Einen Ausgleich des Bilanzverlustes kann das UK S-H allerdings nicht erreichen. Durch zusätzliche Umsatzrendite können allenfalls eigene Beiträge zum Schuldenabbau in geringem Umfang geleistet werden. Aber die wesentlichen finanzpolitischen Ziele können verwirklicht werden.
Realisierung von Wirtschaftlichkeits- und Produktivitätsreserven
Wirtschaftlichkeits- und Produktivitätsreserven müssen realisiert werden, um die Nachhaltigkeit des Sanierungsprozesses zu sichern.
Ein Kernelement ist dabei das Erlösmanagement. Zur Verbesserung ist zunächst eine Analyse der Marktposition des UK S-H vorgesehen. Darauf baut ein Programm zur Etablierung und zum Ausbau der Beziehungen zu den Einweisern auf. Gezielte Maßnahmen für Marketing und Vertrieb sollen etabliert, Kooperationen und Vernetzungen mit anderen Akteuren ausgebaut werden. Angestrebt wird eine Erlössteigerung über Fallzahlen, wobei die Zielfallzahlen im Lauf des Jahres erstellt werden.

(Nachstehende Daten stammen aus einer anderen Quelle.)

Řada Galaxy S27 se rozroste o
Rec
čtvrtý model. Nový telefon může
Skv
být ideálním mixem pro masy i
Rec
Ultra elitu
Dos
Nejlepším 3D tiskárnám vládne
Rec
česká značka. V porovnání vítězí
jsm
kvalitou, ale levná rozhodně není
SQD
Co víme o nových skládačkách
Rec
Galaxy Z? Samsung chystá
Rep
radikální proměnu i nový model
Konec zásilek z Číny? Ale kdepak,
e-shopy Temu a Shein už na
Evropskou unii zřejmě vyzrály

Ein weiteres Kernelement ist die Optimierung von Prozessen und Strukturen in den einzelnen Kliniken. Zukünftig soll am UK S-H in Strukturen gearbeitet werden, die auf den Patienten ausgerichtet sind. Der Zielanspruch besteht in der fachabteilungs- und berufsgruppenübergreifenden Behandlung der Patienten entlang von klinischen Behandlungspfaden. Insofern ist die Prozessoptimierung der Primärbereiche, also der klinischen Medizin, ein Schwerpunkt der aktuellen Sanierungsbemühungen. Deutliche Produktivitätssteigerungen sind durch eine Optimierung von Aufbau- und Ablauforganisation in einzelnen Kliniken möglich. Das zeigt ein Vergleich innerhalb der Universitätsklinika. Danach entfallen in der produktivsten Klinik 48,0 Fälle pro Jahr je Vollkraft in den klinischen Diensten, in Lübeck sind es 31,8, in Kiel 23,0. Dabei sind sicherlich auch die erheblichen Mängel in der Infrastruktur zu berücksichtigen.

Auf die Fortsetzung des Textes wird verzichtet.